PROKUPECZ: Initially, authorities said the gunman entered two adjacent classrooms and barricaded himself behind locked doors. However, McCraw says video from the scene indicates not one of all the initial responding officers tried to open either of those doors until moments before they took the gunman down. And it had been unlocked the entire time.

MCCRAW: There's no way to lock the door from the inside, and there's no way for the subject to lock the door from the inside.

PROKUPECZ: McCraw revealed the strike plate on the door had been malfunctioning and wouldn't hold the lock.

A new image from surveillance footage obtained by "The Austin American-Statement" shows the halls of Robb Elementary at 11:52, at least three officers were in the hallway, two with rifles and one who appears to have a tactical shield, just 19 minutes after the gunman entered the school.

MCCRAW: The doctrine for active shooters is clear. You stop the killing. You stop the dying.

PROKUPECZ: Despite this, they waited in the hallway outside the classrooms and didn't attempt to enter until 12:50 p.m. at the direction of Arredondo.

Arredondo is facing harsh criticism for his alleged lack of action.

UNIDENTIFIED MALE: We were spilled (ph) by Peter Arredondo. He killed our kids, teachers, parents and city.

JOSE FLORES, FATHER OF JOSE FLORES: Turning back the whole hour, leaving them on the site with that gunman, it's not right. It's cowardly. Cowardly -- cowardly stuff.

(END VIDEOTAPE)

PROKUPECZ (on camera): And, Wolf, we reached out to Chief Arredondo's attorney. We've not heard back from the attorney.

Interestingly enough, Wolf, Arredondo was actually in this building here today at the capitol in Austin. He was testifying at a different committee, at a House committee which has been running its own investigation, but the difference there is that testimony, it was behind closed doors. They've been running their own investigation, taking all the testimony behind closed doors.

And, of course, you know, families -- a lot of the families in Uvalde, students who -- the parents of students who went to the school, they say they want Arredondo fired -- Wolf.

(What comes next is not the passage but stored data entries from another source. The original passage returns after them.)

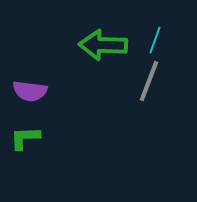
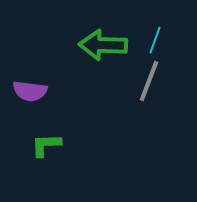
green L-shape: moved 21 px right, 7 px down
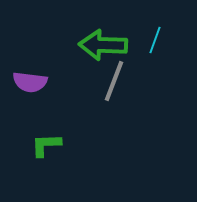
gray line: moved 35 px left
purple semicircle: moved 9 px up
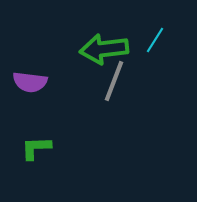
cyan line: rotated 12 degrees clockwise
green arrow: moved 1 px right, 4 px down; rotated 9 degrees counterclockwise
green L-shape: moved 10 px left, 3 px down
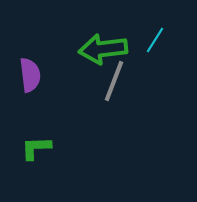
green arrow: moved 1 px left
purple semicircle: moved 7 px up; rotated 104 degrees counterclockwise
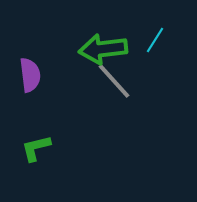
gray line: rotated 63 degrees counterclockwise
green L-shape: rotated 12 degrees counterclockwise
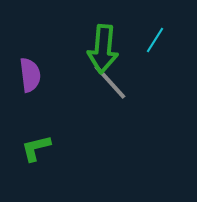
green arrow: rotated 78 degrees counterclockwise
gray line: moved 4 px left, 1 px down
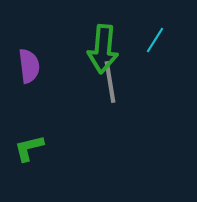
purple semicircle: moved 1 px left, 9 px up
gray line: rotated 33 degrees clockwise
green L-shape: moved 7 px left
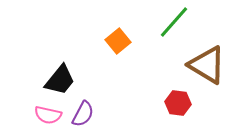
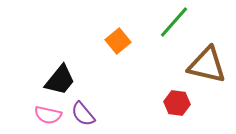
brown triangle: rotated 18 degrees counterclockwise
red hexagon: moved 1 px left
purple semicircle: rotated 112 degrees clockwise
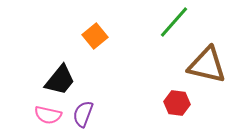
orange square: moved 23 px left, 5 px up
purple semicircle: rotated 60 degrees clockwise
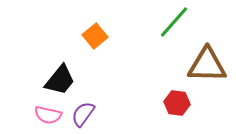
brown triangle: rotated 12 degrees counterclockwise
purple semicircle: rotated 16 degrees clockwise
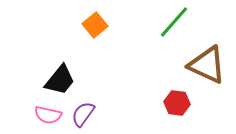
orange square: moved 11 px up
brown triangle: rotated 24 degrees clockwise
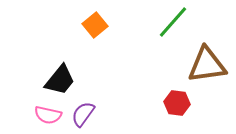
green line: moved 1 px left
brown triangle: rotated 33 degrees counterclockwise
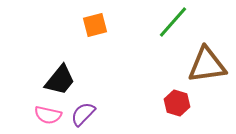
orange square: rotated 25 degrees clockwise
red hexagon: rotated 10 degrees clockwise
purple semicircle: rotated 8 degrees clockwise
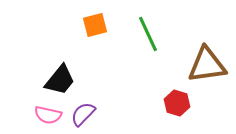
green line: moved 25 px left, 12 px down; rotated 66 degrees counterclockwise
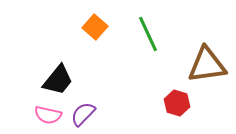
orange square: moved 2 px down; rotated 35 degrees counterclockwise
black trapezoid: moved 2 px left
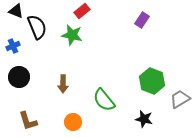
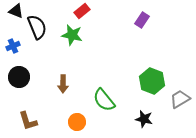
orange circle: moved 4 px right
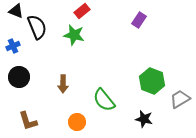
purple rectangle: moved 3 px left
green star: moved 2 px right
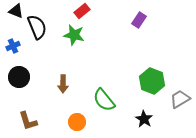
black star: rotated 18 degrees clockwise
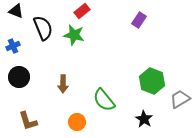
black semicircle: moved 6 px right, 1 px down
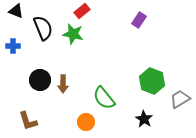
green star: moved 1 px left, 1 px up
blue cross: rotated 24 degrees clockwise
black circle: moved 21 px right, 3 px down
green semicircle: moved 2 px up
orange circle: moved 9 px right
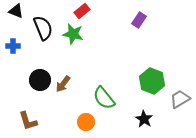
brown arrow: rotated 36 degrees clockwise
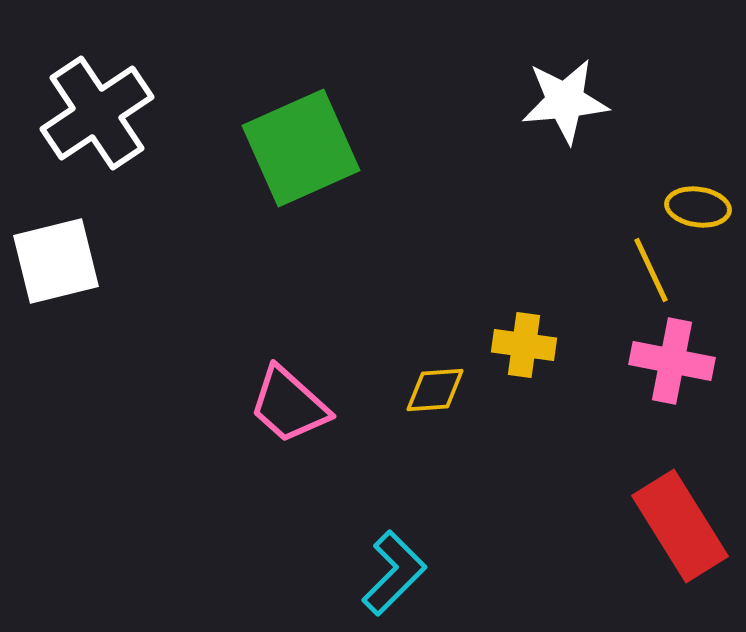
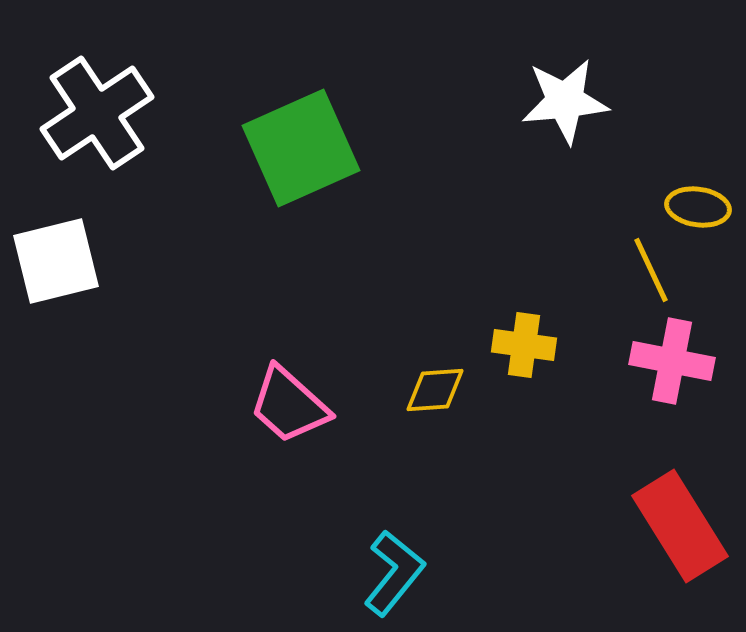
cyan L-shape: rotated 6 degrees counterclockwise
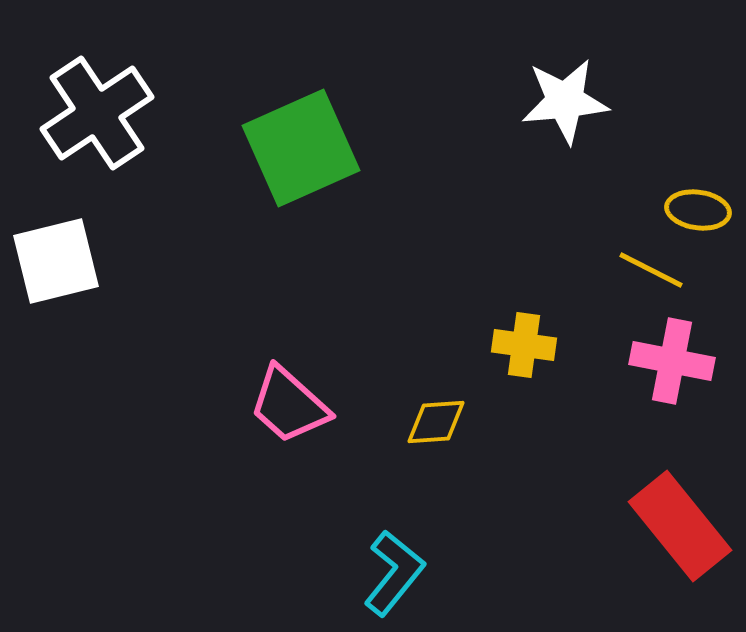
yellow ellipse: moved 3 px down
yellow line: rotated 38 degrees counterclockwise
yellow diamond: moved 1 px right, 32 px down
red rectangle: rotated 7 degrees counterclockwise
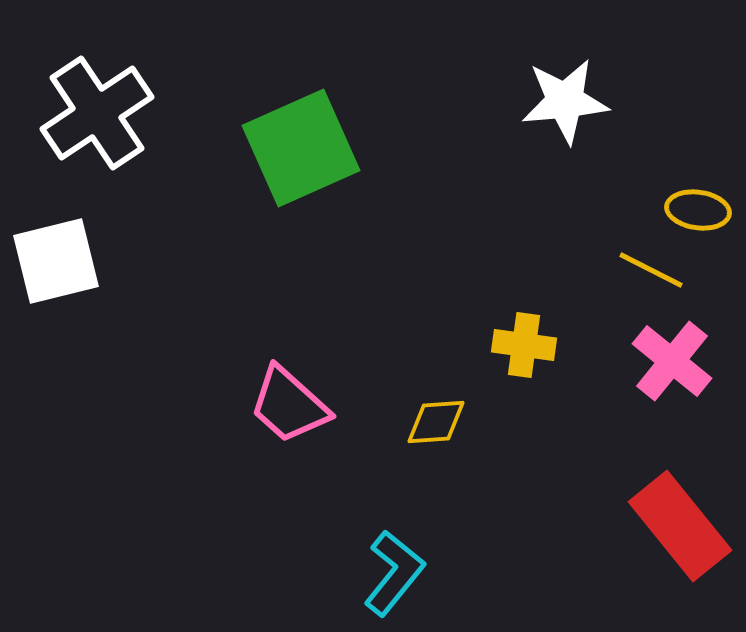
pink cross: rotated 28 degrees clockwise
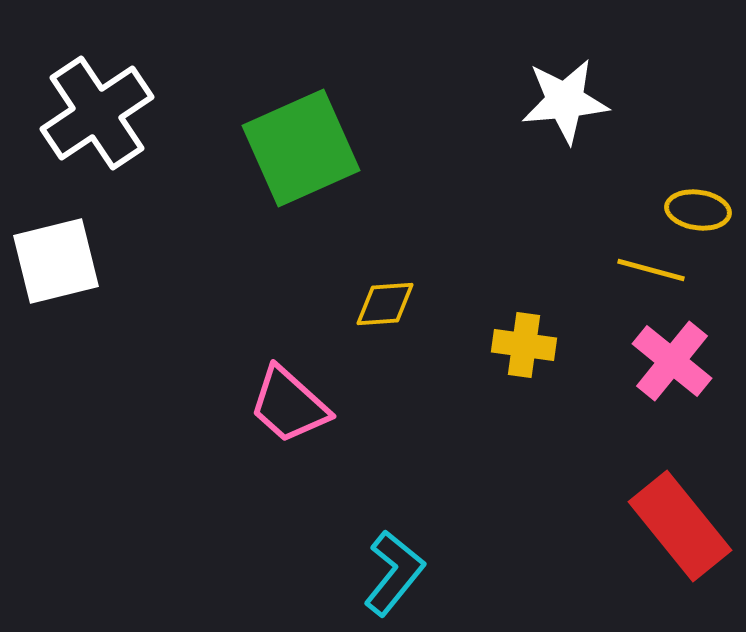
yellow line: rotated 12 degrees counterclockwise
yellow diamond: moved 51 px left, 118 px up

BLITZER: CNN's Shimon Prokupecz on the scene for us, thank you very much.

Coming up, a key breakthrough right now in the bipartisan gun deal. We have details when we come back.

(COMMERCIAL BREAK)

[18:58:47]

BLITZER: New information tonight on a breakthrough -- a breakthrough on gun safety legislation in the wake of the mass shootings in Buffalo and Uvalde.

CNN congressional correspondent Jessica Dean is working the story for us.

So, what's the latest, Jessica?

JESSICA DEAN, CNN CONGRESSIONAL CORRESPONDENT: Wolf, this is a very significant step. We now have build text for this bipartisan bill and they are moving ahead with the gun safety legislation.

We also know that Senate Minority Leader Mitch McConnell said he supports this legislation and Senator Romney, one of 10 Republicans who agreed to the frame work, said that he also supports the legislation. They were on a call. So it looks like all things are a go for this.

Let me walk you through what's actually in the bill. It's going to close the so-called boyfriend loophole and what that means is anyone convicted of domestic abuse is not allowed to have a gun. Now there is a provision if it is a misdemeanor and five years pass with no other charges or convictions, that person can get their rights back.

It's also going to revolutionize mental health funding. School services for students who need help, school, and community safety funding. There's also funding for crisis intervention programs, things like drug courts, as well as incentivizing states to set up red flag laws.

And finally, Wolf, it's going to enhance background checks for younger buyers. So, again, this is very significant and, Wolf, we now know -- we just learned in the last few minutes. They are setting up a 7:30 vote to kind of start this process. It's a procedural vote but kicks it all off.

BLITZER: Very significant development indeed. Thanks very much, Jessica Dean on Capitol Hill. And to our viewers, thanks very much for watching. I'm Wolf Blitzer in THE SITUATION ROOM.

"ERIN BURNETT OUTFRONT" starts right now.